Bird Lens Mobile Website

UX CASE STUDY 2025


Usability Testing

USABILITY TESTING | Bird Lens 

Testing the Prototype



We asked these

  5 Participants...


Rachel, 50
Experienced birder, decent photographer (from earlier research)

Anne, 46
Casual nature app user (from earlier research)

Kendall, 35
Works in tech, nature enthusiast

Tim, 54
Works in banking, novice photographer

Jason, 41
Real estate professional


...to complete three (3) main tasks...

  1. Navigating from the dashboard
  2. Completing a lesson
  3. Logging a bird photo
1. Explore from the dashboard
2. Learn Something new
3. Logging Bird photos


...and one (1) surprise bonus task

  1. Try out the camera setup assistant feature
Get correct Camera Settings 




USABILITY TESTING | What Worked 

Good News First



01 Learning Content Users found real value - Kendall screenshotted the lesson content during the usability test to use later in the field.

02 Navigation The accordion structure reduced clutter.
"It's less clutter, because otherwise you're looking at so many different things." — Tim


03 Engagement All five users said they'd use the product.

04 Community Bird Feed Users understood the value of seeing camera settings on shared photos. 
"They could copy those settings." — Kendall
Users validated the core concept. The learning content, community feed, and navigation structure all landed. Every participant said they'd use the product.


USABILITY TESTING | What Didn't Work 

Two (02) Priority Improvements Identified:


01 Tags


Nobody understood the auto-generated tags were clickable. 

02 Public vs Private


Users couldn't tell the difference between the community feed and their personal bird log
.




 
The tags issue went deeper than one screen. Testing revealed that tags weren't integrated across the prototype at all — fixing it meant rethinking how they appeared on the bird log, the feed, and search. One usability finding, several screens redesigned. The public vs. private confusion pointed to a need for stronger visual distinction between shared and personal content.



USABILITY TESTING | Camera Setup Assistant 

Camera Setup Assistant | Surprise Bonus Task Results

A feature concept parked during ideation and tested as a lo-fi prototype.

I knew early on that I wanted a feature that could help people in the moment. Something that could magically give them the right camera settings when they're standing in the field. I questioned how we could use AI to reliably and consistently provide this information on a mobile website format. But I'm not designing a camera app, though the results of this test could give life to at least a camera integration someday. And I wasn't creating something to give you the automatic answer. The point is to have a good time, to learn the basics, to hone the skill, and become skilled enough and quick enough to capture fleeting and elusive bird photographs. Not to point-and-wait while the AI comes up with the perfect camera settings every single time.

Task A
In the Bird Lens case study, what did Kendall do with the lesson content during the usability test?
Task B
Copy word for word the part of the Bird Lens case study starting with "04 Community Bird" and going on through "tags were clickable.".

Data under study

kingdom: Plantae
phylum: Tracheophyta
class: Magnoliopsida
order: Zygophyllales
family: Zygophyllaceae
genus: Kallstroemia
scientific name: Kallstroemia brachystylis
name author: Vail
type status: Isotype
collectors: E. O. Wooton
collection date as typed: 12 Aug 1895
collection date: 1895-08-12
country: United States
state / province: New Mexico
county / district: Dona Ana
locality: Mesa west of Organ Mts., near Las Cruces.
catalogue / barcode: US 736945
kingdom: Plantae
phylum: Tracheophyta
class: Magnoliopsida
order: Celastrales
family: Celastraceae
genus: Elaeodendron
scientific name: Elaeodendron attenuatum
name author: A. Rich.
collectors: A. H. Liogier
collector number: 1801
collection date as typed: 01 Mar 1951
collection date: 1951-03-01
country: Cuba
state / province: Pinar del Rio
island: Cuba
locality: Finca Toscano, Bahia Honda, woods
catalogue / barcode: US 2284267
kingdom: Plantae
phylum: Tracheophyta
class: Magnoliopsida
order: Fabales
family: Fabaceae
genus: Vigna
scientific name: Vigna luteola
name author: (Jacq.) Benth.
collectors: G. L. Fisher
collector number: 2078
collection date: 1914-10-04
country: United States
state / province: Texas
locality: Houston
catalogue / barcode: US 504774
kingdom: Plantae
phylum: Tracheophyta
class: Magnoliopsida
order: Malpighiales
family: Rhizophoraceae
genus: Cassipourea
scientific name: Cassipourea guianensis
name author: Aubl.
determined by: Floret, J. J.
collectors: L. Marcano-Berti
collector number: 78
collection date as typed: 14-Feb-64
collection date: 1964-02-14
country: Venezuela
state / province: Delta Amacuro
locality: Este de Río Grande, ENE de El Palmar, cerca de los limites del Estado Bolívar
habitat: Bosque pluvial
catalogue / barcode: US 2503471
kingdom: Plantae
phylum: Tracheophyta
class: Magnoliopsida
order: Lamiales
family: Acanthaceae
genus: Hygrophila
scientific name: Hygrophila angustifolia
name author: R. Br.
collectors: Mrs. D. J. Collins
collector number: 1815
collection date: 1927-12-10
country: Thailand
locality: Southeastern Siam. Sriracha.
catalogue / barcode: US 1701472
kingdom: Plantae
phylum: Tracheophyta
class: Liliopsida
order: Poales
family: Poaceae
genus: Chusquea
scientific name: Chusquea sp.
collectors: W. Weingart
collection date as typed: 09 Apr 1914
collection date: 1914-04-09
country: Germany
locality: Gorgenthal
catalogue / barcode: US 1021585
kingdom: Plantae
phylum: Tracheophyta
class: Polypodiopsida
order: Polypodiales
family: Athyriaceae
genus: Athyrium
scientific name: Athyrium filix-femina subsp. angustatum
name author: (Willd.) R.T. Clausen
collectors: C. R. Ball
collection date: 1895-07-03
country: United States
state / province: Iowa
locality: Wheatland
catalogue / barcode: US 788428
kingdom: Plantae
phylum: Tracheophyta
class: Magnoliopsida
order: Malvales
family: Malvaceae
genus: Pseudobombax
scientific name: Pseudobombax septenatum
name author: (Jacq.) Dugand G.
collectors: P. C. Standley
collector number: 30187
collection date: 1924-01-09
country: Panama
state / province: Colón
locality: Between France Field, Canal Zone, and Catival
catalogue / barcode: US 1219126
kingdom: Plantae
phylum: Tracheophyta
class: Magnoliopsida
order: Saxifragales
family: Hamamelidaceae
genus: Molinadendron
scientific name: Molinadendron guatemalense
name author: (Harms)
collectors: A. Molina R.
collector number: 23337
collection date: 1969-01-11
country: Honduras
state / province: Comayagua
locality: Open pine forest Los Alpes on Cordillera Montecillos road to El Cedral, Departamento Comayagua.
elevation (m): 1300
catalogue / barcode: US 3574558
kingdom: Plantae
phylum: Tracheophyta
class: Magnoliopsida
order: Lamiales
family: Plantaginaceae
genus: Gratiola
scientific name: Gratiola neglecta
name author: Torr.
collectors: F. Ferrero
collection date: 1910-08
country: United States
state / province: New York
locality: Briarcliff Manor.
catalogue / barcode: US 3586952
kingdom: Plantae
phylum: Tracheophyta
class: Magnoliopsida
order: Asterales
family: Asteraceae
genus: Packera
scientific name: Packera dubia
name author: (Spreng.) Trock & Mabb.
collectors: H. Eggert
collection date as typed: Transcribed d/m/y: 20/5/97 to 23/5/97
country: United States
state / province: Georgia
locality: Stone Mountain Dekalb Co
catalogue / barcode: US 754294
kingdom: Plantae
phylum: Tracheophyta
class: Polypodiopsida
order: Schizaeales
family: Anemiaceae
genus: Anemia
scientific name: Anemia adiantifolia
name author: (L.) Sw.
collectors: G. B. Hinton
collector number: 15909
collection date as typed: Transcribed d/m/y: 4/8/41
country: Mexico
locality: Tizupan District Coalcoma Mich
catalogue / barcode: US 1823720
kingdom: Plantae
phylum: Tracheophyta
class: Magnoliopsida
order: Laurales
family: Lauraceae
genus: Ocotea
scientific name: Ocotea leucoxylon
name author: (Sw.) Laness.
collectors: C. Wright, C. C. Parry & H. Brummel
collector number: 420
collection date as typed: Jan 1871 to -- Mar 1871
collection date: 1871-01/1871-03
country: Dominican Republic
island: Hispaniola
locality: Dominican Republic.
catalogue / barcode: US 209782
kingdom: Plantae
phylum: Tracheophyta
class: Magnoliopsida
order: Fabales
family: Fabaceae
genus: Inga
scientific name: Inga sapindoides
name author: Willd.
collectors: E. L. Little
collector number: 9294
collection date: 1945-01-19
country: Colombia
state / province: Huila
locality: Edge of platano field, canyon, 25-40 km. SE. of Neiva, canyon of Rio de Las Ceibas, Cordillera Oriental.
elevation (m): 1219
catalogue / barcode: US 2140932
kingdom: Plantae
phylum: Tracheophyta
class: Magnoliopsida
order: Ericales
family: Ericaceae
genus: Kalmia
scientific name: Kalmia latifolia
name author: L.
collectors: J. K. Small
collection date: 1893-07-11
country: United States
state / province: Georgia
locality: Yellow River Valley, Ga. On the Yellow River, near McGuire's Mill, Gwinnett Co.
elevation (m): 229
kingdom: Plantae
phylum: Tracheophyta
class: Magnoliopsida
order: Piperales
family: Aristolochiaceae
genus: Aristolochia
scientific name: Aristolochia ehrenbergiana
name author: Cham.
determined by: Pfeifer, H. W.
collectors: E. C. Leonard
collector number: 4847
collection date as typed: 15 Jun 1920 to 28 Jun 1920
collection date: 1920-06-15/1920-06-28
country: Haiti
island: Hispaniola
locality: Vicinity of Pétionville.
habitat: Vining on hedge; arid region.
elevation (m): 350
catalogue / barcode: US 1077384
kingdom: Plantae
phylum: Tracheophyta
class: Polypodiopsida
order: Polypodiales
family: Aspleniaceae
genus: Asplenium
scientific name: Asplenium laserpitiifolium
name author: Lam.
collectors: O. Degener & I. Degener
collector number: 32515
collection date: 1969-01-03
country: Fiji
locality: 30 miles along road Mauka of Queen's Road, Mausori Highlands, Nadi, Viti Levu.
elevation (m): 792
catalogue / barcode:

Task output A
Kendall screenshotted the lesson content to use later in the field.

Task output B
04 Community Bird Feed Users understood the value of seeing camera settings on shared photos. 
"They could copy those settings." — Kendall
Users validated the core concept. The learning content, community feed, and navigation structure all landed. Every participant said they'd use the product.


USABILITY TESTING | What Didn't Work 

Two (02) Priority Improvements Identified:


01 Tags


Nobody understood the auto-generated tags were clickable.